WTO: Perdagangan global tetap tangguh di tengah konflik Rusia-Ukraina
Jumat, 24 Februari 2023 16:08 WIB
Jenewa (ANTARA) - Perdagangan global tetap tangguh dan menunjukkan kinerja yang lebih baik dibandingkan prediksi pesimistis untuk 2022, seiring sejumlah perekonomian yang sangat terdampak oleh konflik Rusia-Ukraina berhasil menemukan sumber-sumber pasokan alternatif, kata Organisasi Perdagangan Dunia (WTO) dalam informasi yang dirilis pada Kamis (23/2).
Menurut lembar informasi tersebut, pertumbuhan perdagangan pada 2022 berada di atas prakiraan WTO sebesar 3 persen yang dirilis pada April tahun lalu dan jauh lebih tinggi dari perkiraannya dalam skenario yang lebih pesimistis untuk tahun ini.
Untuk prospek dengan jangka waktu lebih panjang, sejumlah simulasi baru WTO menunjukkan pentingnya memperkuat sistem perdagangan multilateral, dengan negara-negara kurang berkembang kemungkinan akan menjadi yang terdampak paling parah jika kerja sama internasional gagal.
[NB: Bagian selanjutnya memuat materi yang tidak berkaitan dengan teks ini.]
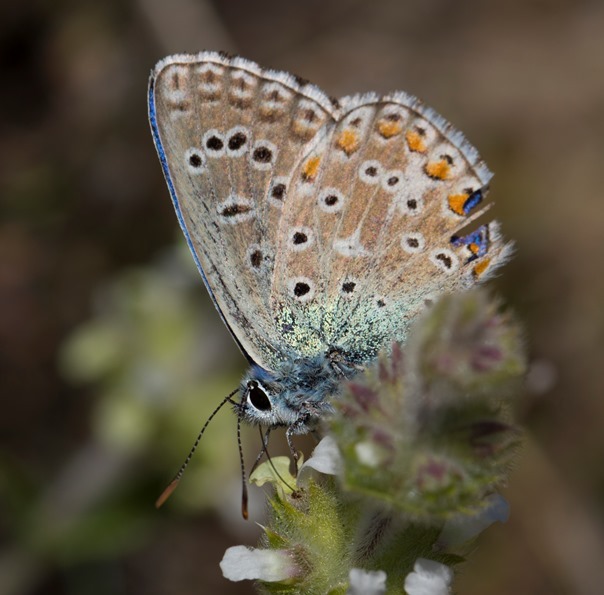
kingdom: Animalia
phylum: Arthropoda
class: Insecta
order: Lepidoptera
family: Lycaenidae
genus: Lysandra
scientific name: Lysandra bellargus
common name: Adonis blue
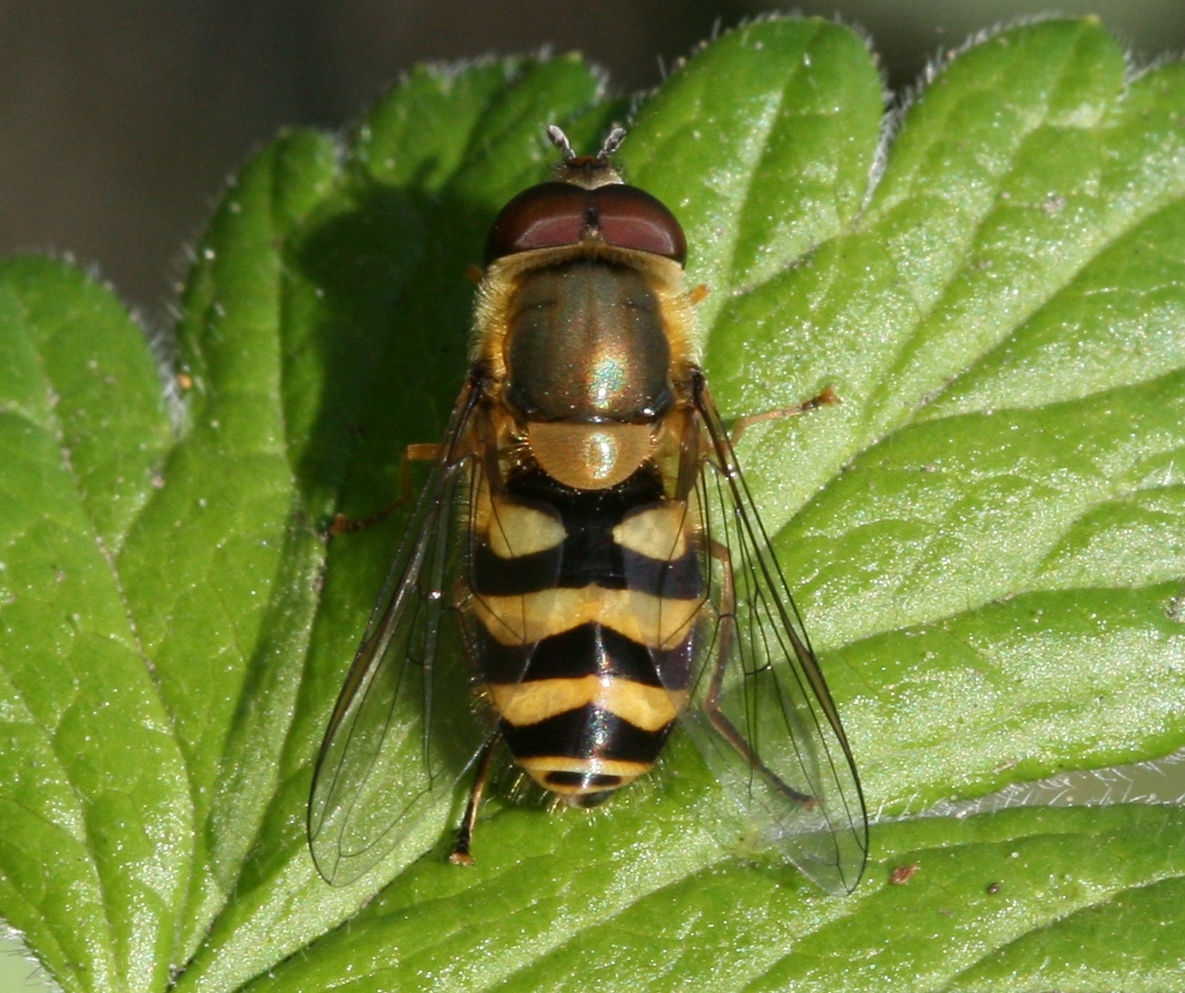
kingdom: Animalia
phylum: Arthropoda
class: Insecta
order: Diptera
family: Syrphidae
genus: Syrphus
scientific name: Syrphus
"Terlepas dari kekacauan yang terjadi, kami melihat setelah satu tahun berlalu, arus perdagangan masih terbuka," kata Ossa. Perdagangan global belum mengalami prediksi terburuk yang diramalkan pada awal krisis, imbuhnya.
"Harga pangan yang naik tajam dan krisis pasokan belum terjadi berkat keterbukaan sistem perdagangan multilateral dan kerja sama yang telah dilakukan sejumlah pemerintah di WTO," kata Ossa.
Para mitra perdagangan menemukan sumber-sumber alternatif untuk mengisi kekosongan tentang sebagian besar produk yang terdampak konflik, seperti gandum, jagung, produk bunga matahari, pupuk, bahan bakar, dan paladium, mineral tanah jarang yang digunakan dalam konverter katalitik untuk mobil, urai lembar informasi itu.
Sebagai contoh, harga gandum mengalami kenaikan sebesar 17 persen, jauh lebih rendah dari simulasi staf Sekretariat WTO sebesar 85 persen di beberapa kawasan berpendapatan rendah.
Lebih lanjut, lembar informasi tersebut menemukan bahwa ketika ekspor Ukraina turun sebesar 30 persen pada 2022 dari segi nilai, sejumlah besar perekonomian Afrika menyesuaikan pola sumber mereka. Ethiopia, yang dahulu mengandalkan Ukraina dan Rusia untuk 45 persen dari impor gandumnya, meningkatkan pembeliannya dari sejumlah produsen lain seperti Amerika Serikat dan Argentina, demikian Xinhua.